---------- DATA SHOWN ----------
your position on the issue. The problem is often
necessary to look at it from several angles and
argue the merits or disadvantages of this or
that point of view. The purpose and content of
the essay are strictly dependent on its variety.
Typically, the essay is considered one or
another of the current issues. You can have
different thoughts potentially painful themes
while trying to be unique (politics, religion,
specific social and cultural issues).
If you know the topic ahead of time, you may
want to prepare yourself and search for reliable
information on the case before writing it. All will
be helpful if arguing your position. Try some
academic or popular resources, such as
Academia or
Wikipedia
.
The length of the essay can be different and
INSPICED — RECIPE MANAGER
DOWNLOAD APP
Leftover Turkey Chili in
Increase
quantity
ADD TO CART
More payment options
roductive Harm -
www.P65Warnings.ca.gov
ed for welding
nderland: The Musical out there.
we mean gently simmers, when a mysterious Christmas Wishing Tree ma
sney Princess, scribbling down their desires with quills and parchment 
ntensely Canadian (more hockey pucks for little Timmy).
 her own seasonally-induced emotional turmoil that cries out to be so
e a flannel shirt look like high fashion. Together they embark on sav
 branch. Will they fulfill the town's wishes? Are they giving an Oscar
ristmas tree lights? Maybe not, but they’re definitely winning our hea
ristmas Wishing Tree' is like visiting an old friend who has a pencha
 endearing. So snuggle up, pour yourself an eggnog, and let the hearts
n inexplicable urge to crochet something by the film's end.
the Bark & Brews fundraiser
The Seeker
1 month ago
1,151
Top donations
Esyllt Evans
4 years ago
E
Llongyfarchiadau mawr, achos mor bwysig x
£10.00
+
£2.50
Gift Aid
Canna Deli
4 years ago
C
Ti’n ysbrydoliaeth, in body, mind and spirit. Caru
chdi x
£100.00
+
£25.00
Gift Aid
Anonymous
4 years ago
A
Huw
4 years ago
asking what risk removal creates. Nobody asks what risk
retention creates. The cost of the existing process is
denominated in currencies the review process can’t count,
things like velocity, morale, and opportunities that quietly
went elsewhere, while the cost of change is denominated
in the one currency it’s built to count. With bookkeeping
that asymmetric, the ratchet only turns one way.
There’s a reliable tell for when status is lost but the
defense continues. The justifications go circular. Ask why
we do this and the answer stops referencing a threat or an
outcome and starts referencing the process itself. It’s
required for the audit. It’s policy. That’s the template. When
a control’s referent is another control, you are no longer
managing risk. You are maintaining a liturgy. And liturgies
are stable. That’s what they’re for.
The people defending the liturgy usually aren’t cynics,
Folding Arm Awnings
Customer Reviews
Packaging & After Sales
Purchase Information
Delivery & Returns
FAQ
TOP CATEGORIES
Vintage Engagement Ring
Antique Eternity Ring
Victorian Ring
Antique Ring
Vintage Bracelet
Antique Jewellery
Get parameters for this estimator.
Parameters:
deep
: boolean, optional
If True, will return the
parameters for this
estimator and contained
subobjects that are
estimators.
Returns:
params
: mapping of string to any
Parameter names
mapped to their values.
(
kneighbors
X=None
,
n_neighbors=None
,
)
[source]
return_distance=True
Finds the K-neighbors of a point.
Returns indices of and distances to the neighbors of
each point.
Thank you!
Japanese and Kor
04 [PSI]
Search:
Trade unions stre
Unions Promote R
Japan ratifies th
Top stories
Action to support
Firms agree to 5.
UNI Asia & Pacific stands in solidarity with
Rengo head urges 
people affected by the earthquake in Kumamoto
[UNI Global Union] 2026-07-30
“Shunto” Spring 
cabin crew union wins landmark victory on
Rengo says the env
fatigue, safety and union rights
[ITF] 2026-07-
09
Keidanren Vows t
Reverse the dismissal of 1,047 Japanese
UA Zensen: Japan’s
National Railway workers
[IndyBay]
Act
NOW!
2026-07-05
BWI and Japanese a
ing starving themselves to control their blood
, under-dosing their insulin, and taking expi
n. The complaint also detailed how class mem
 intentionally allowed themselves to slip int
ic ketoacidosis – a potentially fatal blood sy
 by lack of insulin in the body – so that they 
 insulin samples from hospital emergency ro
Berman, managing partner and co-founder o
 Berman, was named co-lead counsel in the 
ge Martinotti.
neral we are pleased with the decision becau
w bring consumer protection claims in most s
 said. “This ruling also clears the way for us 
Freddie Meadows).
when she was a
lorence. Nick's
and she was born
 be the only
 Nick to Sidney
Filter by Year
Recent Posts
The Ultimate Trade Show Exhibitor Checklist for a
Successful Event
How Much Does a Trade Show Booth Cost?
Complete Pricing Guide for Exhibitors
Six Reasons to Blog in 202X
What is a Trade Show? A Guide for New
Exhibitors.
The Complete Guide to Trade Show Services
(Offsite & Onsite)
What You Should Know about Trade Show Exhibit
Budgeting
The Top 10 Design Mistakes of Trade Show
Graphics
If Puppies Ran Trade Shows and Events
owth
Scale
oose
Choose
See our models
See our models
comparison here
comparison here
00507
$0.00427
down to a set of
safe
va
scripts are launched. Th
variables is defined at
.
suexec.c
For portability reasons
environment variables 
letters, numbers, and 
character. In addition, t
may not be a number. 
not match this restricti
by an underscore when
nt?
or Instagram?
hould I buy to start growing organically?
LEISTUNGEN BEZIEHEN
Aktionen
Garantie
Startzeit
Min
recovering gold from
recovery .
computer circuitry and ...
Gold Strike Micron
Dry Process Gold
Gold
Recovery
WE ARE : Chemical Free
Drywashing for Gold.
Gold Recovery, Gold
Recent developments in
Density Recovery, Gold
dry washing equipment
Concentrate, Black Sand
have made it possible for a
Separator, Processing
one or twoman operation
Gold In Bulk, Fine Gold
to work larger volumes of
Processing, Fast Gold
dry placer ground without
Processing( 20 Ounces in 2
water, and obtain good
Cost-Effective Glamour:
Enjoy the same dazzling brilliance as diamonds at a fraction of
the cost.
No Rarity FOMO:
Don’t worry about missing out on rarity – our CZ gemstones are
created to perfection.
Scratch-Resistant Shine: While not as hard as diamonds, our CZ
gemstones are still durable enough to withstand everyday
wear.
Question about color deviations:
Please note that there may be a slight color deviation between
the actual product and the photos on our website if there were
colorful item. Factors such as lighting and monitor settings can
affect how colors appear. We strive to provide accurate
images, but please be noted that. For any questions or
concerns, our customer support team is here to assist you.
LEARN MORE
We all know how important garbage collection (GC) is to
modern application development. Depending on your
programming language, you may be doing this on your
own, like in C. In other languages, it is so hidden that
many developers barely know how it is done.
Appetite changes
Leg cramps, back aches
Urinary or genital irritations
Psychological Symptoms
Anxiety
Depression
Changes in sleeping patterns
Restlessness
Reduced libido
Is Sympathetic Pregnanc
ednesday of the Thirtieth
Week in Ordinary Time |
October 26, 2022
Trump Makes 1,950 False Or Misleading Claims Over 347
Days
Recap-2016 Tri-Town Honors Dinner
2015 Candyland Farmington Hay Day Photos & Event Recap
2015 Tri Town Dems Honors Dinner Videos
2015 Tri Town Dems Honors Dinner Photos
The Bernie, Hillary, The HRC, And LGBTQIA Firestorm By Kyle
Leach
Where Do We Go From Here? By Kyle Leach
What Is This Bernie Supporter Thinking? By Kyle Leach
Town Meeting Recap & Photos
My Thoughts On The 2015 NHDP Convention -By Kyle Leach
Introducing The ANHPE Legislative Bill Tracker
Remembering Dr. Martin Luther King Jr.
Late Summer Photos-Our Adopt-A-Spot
----------
Each record above is to be written out again, without any change.

» PROBLEM SOLUTION
your position on the issue. The problem is often
necessary to look at it from several angles and
argue the merits or disadvantages of this or
that point of view. The purpose and content of
the essay are strictly dependent on its variety.
Typically, the essay is considered one or
another of the current issues. You can have
different thoughts potentially painful themes
while trying to be unique (politics, religion,
specific social and cultural issues).
If you know the topic ahead of time, you may
want to prepare yourself and search for reliable
information on the case before writing it. All will
be helpful if arguing your position. Try some
academic or popular resources, such as
Academia or
Wikipedia
.
The length of the essay can be different and
INSPICED — RECIPE MANAGER
DOWNLOAD APP
Leftover Turkey Chili in
Increase
quantity
ADD TO CART
More payment options
roductive Harm -
www.P65Warnings.ca.gov
ed for welding
nderland: The Musical out there.
we mean gently simmers, when a mysterious Christmas Wishing Tree ma
sney Princess, scribbling down their desires with quills and parchment 
ntensely Canadian (more hockey pucks for little Timmy).
 her own seasonally-induced emotional turmoil that cries out to be so
e a flannel shirt look like high fashion. Together they embark on sav
 branch. Will they fulfill the town's wishes? Are they giving an Oscar
ristmas tree lights? Maybe not, but they’re definitely winning our hea
ristmas Wishing Tree' is like visiting an old friend who has a pencha
 endearing. So snuggle up, pour yourself an eggnog, and let the hearts
n inexplicable urge to crochet something by the film's end.
the Bark & Brews fundraiser
The Seeker
1 month ago
1,151
Top donations
Esyllt Evans
4 years ago
E
Llongyfarchiadau mawr, achos mor bwysig x
£10.00
+
£2.50
Gift Aid
Canna Deli
4 years ago
C
Ti’n ysbrydoliaeth, in body, mind and spirit. Caru
chdi x
£100.00
+
£25.00
Gift Aid
Anonymous
4 years ago
A
Huw
4 years ago
asking what risk removal creates. Nobody asks what risk
retention creates. The cost of the existing process is
denominated in currencies the review process can’t count,
things like velocity, morale, and opportunities that quietly
went elsewhere, while the cost of change is denominated
in the one currency it’s built to count. With bookkeeping
that asymmetric, the ratchet only turns one way.
There’s a reliable tell for when status is lost but the
defense continues. The justifications go circular. Ask why
we do this and the answer stops referencing a threat or an
outcome and starts referencing the process itself. It’s
required for the audit. It’s policy. That’s the template. When
a control’s referent is another control, you are no longer
managing risk. You are maintaining a liturgy. And liturgies
are stable. That’s what they’re for.
The people defending the liturgy usually aren’t cynics,
Folding Arm Awnings
Customer Reviews
Packaging & After Sales
Purchase Information
Delivery & Returns
FAQ
TOP CATEGORIES
Vintage Engagement Ring
Antique Eternity Ring
Victorian Ring
Antique Ring
Vintage Bracelet
Antique Jewellery
Get parameters for this estimator.
Parameters:
deep
: boolean, optional
If True, will return the
parameters for this
estimator and contained
subobjects that are
estimators.
Returns:
params
: mapping of string to any
Parameter names
mapped to their values.
(
kneighbors
X=None
,
n_neighbors=None
,
)
[source]
return_distance=True
Finds the K-neighbors of a point.
Returns indices of and distances to the neighbors of
each point.
Thank you!
Japanese and Kor
04 [PSI]
Search:
Trade unions stre
Unions Promote R
Japan ratifies th
Top stories
Action to support
Firms agree to 5.
UNI Asia & Pacific stands in solidarity with
Rengo head urges 
people affected by the earthquake in Kumamoto
[UNI Global Union] 2026-07-30
“Shunto” Spring 
cabin crew union wins landmark victory on
Rengo says the env
fatigue, safety and union rights
[ITF] 2026-07-
09
Keidanren Vows t
Reverse the dismissal of 1,047 Japanese
UA Zensen: Japan’s
National Railway workers
[IndyBay]
Act
NOW!
2026-07-05
BWI and Japanese a
ing starving themselves to control their blood
, under-dosing their insulin, and taking expi
n. The complaint also detailed how class mem
 intentionally allowed themselves to slip int
ic ketoacidosis – a potentially fatal blood sy
 by lack of insulin in the body – so that they 
 insulin samples from hospital emergency ro
Berman, managing partner and co-founder o
 Berman, was named co-lead counsel in the 
ge Martinotti.
neral we are pleased with the decision becau
w bring consumer protection claims in most s
 said. “This ruling also clears the way for us 
Freddie Meadows).
when she was a
lorence. Nick's
and she was born
 be the only
 Nick to Sidney
Filter by Year
Recent Posts
The Ultimate Trade Show Exhibitor Checklist for a
Successful Event
How Much Does a Trade Show Booth Cost?
Complete Pricing Guide for Exhibitors
Six Reasons to Blog in 202X
What is a Trade Show? A Guide for New
Exhibitors.
The Complete Guide to Trade Show Services
(Offsite & Onsite)
What You Should Know about Trade Show Exhibit
Budgeting
The Top 10 Design Mistakes of Trade Show
Graphics
If Puppies Ran Trade Shows and Events
owth
Scale
oose
Choose
See our models
See our models
comparison here
comparison here
00507
$0.00427
down to a set of
safe
va
scripts are launched. Th
variables is defined at
.
suexec.c
For portability reasons
environment variables 
letters, numbers, and 
character. In addition, t
may not be a number. 
not match this restricti
by an underscore when
nt?
or Instagram?
hould I buy to start growing organically?
LEISTUNGEN BEZIEHEN
Aktionen
Garantie
Startzeit
Min
recovering gold from
recovery .
computer circuitry and ...
Gold Strike Micron
Dry Process Gold
Gold
Recovery
WE ARE : Chemical Free
Drywashing for Gold.
Gold Recovery, Gold
Recent developments in
Density Recovery, Gold
dry washing equipment
Concentrate, Black Sand
have made it possible for a
Separator, Processing
one or twoman operation
Gold In Bulk, Fine Gold
to work larger volumes of
Processing, Fast Gold
dry placer ground without
Processing( 20 Ounces in 2
water, and obtain good
Cost-Effective Glamour:
Enjoy the same dazzling brilliance as diamonds at a fraction of
the cost.
No Rarity FOMO:
Don’t worry about missing out on rarity – our CZ gemstones are
created to perfection.
Scratch-Resistant Shine: While not as hard as diamonds, our CZ
gemstones are still durable enough to withstand everyday
wear.
Question about color deviations:
Please note that there may be a slight color deviation between
the actual product and the photos on our website if there were
colorful item. Factors such as lighting and monitor settings can
affect how colors appear. We strive to provide accurate
images, but please be noted that. For any questions or
concerns, our customer support team is here to assist you.
LEARN MORE
We all know how important garbage collection (GC) is to
modern application development. Depending on your
programming language, you may be doing this on your
own, like in C. In other languages, it is so hidden that
many developers barely know how it is done.
Appetite changes
Leg cramps, back aches
Urinary or genital irritations
Psychological Symptoms
Anxiety
Depression
Changes in sleeping patterns
Restlessness
Reduced libido
Is Sympathetic Pregnanc
ednesday of the Thirtieth
Week in Ordinary Time |
October 26, 2022
Trump Makes 1,950 False Or Misleading Claims Over 347
Days
Recap-2016 Tri-Town Honors Dinner
2015 Candyland Farmington Hay Day Photos & Event Recap
2015 Tri Town Dems Honors Dinner Videos
2015 Tri Town Dems Honors Dinner Photos
The Bernie, Hillary, The HRC, And LGBTQIA Firestorm By Kyle
Leach
Where Do We Go From Here? By Kyle Leach
What Is This Bernie Supporter Thinking? By Kyle Leach
Town Meeting Recap & Photos
My Thoughts On The 2015 NHDP Convention -By Kyle Leach
Introducing The ANHPE Legislative Bill Tracker
Remembering Dr. Martin Luther King Jr.
Late Summer Photos-Our Adopt-A-Spot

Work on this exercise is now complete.